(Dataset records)
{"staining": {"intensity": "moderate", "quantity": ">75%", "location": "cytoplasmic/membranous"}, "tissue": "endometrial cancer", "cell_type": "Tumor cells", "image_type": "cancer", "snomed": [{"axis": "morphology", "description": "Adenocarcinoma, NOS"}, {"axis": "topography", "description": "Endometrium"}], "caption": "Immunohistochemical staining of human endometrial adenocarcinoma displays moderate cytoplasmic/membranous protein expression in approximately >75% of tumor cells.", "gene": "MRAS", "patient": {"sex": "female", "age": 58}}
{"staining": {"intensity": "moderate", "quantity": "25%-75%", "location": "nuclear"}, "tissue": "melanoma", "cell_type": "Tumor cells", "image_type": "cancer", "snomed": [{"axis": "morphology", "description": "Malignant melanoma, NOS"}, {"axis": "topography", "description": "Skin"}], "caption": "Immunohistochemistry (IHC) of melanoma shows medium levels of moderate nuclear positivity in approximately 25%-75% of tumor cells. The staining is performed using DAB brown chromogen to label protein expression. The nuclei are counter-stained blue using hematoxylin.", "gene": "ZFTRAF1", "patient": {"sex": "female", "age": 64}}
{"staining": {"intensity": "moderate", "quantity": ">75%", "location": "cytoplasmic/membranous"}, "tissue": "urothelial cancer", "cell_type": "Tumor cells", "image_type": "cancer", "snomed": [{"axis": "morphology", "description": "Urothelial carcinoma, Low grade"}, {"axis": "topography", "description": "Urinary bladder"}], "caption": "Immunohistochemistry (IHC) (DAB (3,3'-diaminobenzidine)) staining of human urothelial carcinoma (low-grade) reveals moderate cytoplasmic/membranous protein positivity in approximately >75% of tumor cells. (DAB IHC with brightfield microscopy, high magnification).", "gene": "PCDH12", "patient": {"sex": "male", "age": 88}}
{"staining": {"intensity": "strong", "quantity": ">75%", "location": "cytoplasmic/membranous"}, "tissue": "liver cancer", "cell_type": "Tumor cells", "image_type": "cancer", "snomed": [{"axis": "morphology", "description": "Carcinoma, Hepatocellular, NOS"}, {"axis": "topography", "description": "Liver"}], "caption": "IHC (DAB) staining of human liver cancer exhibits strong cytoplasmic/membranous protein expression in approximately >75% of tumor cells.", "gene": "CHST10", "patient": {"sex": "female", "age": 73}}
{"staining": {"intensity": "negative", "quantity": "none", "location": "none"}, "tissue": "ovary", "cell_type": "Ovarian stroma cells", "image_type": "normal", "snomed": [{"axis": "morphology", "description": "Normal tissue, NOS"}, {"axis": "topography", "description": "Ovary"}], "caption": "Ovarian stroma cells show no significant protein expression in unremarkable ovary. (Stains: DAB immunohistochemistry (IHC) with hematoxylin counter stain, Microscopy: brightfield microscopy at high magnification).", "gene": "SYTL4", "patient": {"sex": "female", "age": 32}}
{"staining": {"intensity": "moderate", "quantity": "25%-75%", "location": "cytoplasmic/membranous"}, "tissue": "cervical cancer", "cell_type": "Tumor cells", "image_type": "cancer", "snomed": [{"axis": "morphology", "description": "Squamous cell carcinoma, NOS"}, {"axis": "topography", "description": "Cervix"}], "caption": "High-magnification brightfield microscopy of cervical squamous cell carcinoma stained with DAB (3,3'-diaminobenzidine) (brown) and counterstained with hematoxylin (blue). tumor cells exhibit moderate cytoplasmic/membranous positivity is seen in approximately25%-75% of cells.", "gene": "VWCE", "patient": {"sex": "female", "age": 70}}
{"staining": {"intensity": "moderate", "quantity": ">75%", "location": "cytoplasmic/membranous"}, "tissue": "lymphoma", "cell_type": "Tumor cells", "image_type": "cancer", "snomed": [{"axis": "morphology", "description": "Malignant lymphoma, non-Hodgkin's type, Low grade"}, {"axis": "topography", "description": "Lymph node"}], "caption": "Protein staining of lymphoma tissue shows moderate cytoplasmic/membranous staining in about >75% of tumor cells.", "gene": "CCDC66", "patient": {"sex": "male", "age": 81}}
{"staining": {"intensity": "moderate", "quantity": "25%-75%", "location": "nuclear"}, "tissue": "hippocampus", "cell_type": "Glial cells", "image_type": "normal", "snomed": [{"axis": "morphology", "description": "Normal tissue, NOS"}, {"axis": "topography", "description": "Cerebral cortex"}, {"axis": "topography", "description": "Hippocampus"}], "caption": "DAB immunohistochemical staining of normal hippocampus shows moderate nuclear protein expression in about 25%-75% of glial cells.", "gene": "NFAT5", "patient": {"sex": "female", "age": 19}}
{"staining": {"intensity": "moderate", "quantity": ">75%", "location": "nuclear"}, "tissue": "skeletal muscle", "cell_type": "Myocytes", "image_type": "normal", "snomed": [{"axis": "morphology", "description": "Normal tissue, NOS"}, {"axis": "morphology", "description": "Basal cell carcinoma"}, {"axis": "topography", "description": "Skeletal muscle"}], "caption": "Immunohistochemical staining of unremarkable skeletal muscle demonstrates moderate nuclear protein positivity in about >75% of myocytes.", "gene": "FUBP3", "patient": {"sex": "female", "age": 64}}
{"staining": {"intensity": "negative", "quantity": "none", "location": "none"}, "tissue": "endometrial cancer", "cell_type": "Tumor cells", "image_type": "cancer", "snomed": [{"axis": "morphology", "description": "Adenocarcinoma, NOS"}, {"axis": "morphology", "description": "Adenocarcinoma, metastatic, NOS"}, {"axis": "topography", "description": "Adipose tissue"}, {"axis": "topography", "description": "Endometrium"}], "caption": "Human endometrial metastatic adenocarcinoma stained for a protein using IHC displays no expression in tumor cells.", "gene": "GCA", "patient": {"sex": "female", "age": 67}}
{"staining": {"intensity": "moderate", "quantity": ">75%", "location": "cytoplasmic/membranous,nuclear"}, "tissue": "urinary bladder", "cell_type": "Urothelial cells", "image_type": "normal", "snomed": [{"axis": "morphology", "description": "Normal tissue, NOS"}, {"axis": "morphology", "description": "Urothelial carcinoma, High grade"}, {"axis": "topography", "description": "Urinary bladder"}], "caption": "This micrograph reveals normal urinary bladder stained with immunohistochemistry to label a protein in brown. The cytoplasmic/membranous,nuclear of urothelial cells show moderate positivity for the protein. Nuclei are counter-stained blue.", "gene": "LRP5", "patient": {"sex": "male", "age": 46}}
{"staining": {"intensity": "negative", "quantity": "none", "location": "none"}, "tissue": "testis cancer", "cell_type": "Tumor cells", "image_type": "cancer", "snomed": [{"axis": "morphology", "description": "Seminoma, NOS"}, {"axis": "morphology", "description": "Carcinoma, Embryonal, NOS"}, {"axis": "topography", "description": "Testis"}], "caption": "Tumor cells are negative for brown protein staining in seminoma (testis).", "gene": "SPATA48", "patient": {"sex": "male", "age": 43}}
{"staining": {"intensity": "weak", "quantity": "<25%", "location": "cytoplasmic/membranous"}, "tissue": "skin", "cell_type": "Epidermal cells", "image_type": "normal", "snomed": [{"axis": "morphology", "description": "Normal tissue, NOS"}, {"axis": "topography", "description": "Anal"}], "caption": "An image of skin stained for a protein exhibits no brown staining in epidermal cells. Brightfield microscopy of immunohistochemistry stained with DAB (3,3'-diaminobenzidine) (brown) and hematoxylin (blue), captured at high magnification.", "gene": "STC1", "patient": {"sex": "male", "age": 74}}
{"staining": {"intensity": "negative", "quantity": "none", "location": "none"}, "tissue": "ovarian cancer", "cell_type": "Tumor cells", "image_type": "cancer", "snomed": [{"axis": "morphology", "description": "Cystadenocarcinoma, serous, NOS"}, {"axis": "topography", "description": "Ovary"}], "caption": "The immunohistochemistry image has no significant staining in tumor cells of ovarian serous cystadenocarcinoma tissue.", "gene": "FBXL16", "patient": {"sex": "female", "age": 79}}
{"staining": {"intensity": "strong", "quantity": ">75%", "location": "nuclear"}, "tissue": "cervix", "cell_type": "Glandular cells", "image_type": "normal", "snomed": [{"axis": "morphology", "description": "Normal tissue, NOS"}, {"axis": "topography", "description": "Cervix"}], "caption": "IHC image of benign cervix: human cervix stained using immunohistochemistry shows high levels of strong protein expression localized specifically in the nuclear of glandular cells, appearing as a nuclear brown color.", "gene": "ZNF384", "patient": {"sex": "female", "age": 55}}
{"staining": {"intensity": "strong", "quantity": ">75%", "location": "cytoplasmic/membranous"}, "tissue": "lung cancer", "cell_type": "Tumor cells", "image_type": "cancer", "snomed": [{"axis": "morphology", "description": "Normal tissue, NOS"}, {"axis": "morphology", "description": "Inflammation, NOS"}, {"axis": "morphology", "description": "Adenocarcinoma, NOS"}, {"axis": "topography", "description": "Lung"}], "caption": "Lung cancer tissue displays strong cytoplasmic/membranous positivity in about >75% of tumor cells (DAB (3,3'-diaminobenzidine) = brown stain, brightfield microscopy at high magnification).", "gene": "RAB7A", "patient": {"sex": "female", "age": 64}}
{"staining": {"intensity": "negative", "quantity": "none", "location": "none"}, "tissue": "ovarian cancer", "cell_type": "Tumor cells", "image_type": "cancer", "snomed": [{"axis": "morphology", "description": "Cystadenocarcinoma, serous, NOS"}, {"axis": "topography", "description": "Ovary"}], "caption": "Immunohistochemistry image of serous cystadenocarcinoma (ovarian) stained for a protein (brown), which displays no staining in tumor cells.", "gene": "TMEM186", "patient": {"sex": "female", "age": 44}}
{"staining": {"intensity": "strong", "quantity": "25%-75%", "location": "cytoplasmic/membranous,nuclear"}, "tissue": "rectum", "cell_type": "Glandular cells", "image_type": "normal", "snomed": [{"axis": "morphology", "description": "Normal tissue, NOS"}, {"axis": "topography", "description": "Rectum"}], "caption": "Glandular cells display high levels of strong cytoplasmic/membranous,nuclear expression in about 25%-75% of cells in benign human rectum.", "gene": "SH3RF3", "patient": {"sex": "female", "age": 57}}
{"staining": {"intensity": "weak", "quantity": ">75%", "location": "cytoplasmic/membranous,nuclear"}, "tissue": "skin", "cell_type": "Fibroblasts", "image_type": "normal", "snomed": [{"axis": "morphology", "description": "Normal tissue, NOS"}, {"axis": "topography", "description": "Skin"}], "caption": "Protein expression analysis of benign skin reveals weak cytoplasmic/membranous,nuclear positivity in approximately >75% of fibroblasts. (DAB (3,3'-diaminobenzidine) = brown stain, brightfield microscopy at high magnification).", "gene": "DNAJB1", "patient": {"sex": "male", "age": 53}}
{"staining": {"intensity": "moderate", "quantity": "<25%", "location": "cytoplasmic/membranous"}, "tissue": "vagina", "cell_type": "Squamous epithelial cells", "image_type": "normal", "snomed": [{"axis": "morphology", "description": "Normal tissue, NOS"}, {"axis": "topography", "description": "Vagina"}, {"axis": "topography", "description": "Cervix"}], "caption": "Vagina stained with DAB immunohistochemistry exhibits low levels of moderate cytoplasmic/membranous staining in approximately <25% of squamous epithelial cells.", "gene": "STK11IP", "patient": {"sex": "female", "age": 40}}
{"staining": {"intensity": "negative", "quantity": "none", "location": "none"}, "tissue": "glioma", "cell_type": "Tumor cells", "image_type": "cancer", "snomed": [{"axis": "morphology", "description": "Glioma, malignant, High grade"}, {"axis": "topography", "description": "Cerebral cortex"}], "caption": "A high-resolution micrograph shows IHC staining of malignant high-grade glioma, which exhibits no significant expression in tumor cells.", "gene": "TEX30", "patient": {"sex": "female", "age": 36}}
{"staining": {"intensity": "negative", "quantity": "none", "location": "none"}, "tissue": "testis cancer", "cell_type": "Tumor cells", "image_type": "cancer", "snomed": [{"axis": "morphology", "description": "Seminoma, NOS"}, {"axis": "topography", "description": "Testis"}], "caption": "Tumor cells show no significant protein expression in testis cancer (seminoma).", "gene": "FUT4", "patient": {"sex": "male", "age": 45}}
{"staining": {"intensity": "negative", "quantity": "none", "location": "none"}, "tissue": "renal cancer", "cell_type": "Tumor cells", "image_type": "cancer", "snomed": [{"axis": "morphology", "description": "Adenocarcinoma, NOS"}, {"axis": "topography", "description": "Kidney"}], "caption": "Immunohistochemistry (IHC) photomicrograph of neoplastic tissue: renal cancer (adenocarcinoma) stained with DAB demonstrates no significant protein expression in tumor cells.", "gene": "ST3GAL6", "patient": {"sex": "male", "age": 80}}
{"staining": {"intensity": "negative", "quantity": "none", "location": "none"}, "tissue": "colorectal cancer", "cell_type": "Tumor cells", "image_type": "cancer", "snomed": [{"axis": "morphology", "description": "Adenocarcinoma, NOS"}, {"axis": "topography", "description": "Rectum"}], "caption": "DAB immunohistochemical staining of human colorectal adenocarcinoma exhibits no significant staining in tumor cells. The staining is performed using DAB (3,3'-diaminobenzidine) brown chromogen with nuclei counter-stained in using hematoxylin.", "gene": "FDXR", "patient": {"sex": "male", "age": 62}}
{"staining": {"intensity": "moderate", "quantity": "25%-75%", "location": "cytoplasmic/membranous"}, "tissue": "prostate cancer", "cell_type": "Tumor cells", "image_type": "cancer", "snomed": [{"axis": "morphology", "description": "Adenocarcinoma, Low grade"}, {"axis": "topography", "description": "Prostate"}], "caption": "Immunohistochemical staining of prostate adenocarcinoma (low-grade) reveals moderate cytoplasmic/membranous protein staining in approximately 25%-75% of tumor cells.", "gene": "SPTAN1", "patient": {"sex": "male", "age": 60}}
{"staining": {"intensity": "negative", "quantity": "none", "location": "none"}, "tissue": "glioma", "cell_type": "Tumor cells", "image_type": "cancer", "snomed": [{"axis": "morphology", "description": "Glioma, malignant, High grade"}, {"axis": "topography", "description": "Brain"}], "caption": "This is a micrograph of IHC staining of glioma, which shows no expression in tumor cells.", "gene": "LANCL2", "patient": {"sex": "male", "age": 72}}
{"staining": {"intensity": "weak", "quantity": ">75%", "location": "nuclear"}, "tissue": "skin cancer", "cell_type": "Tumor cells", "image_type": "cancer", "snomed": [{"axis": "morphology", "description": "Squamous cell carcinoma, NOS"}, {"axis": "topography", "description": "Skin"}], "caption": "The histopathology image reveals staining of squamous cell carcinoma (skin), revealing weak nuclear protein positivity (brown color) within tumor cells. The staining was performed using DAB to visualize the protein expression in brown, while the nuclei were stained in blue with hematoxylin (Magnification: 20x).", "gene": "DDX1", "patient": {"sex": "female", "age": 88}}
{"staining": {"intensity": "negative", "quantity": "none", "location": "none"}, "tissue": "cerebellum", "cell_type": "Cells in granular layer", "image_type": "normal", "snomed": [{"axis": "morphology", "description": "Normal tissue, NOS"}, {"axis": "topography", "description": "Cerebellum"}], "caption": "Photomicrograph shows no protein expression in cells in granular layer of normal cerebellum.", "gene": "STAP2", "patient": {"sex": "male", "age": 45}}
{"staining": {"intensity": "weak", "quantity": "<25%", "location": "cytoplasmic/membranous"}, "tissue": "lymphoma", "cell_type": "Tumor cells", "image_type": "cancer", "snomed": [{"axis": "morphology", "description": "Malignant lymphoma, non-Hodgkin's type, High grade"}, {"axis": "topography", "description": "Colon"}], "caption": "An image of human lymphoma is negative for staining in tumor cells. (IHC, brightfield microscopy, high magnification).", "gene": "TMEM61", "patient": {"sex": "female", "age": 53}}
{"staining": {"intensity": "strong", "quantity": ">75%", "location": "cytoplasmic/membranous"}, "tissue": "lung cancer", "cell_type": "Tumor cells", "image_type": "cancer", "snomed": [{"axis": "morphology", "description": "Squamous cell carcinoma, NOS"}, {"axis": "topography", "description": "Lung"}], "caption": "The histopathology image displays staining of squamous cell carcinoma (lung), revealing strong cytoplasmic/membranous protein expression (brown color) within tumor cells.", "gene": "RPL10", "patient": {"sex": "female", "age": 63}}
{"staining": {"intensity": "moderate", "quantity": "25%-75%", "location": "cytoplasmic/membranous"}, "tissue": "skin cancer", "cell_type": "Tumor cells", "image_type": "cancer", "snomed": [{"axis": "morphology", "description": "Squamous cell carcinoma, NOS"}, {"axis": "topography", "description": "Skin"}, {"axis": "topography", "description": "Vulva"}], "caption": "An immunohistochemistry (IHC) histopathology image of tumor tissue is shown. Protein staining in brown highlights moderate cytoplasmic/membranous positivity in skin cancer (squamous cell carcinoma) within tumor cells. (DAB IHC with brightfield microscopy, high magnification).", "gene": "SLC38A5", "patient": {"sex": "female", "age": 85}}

▶ EXERCISE INSTRUCTIONS: All that is wanted is the stretch of lines above from the one containing "immunohistochemistry image has" through the one containing "image of benign", duplicated exactly.

▶ RESPONSE:
{"staining": {"intensity": "negative", "quantity": "none", "location": "none"}, "tissue": "ovarian cancer", "cell_type": "Tumor cells", "image_type": "cancer", "snomed": [{"axis": "morphology", "description": "Cystadenocarcinoma, serous, NOS"}, {"axis": "topography", "description": "Ovary"}], "caption": "The immunohistochemistry image has no significant staining in tumor cells of ovarian serous cystadenocarcinoma tissue.", "gene": "FBXL16", "patient": {"sex": "female", "age": 79}}
{"staining": {"intensity": "strong", "quantity": ">75%", "location": "nuclear"}, "tissue": "cervix", "cell_type": "Glandular cells", "image_type": "normal", "snomed": [{"axis": "morphology", "description": "Normal tissue, NOS"}, {"axis": "topography", "description": "Cervix"}], "caption": "IHC image of benign cervix: human cervix stained using immunohistochemistry shows high levels of strong protein expression localized specifically in the nuclear of glandular cells, appearing as a nuclear brown color.", "gene": "ZNF384", "patient": {"sex": "female", "age": 55}}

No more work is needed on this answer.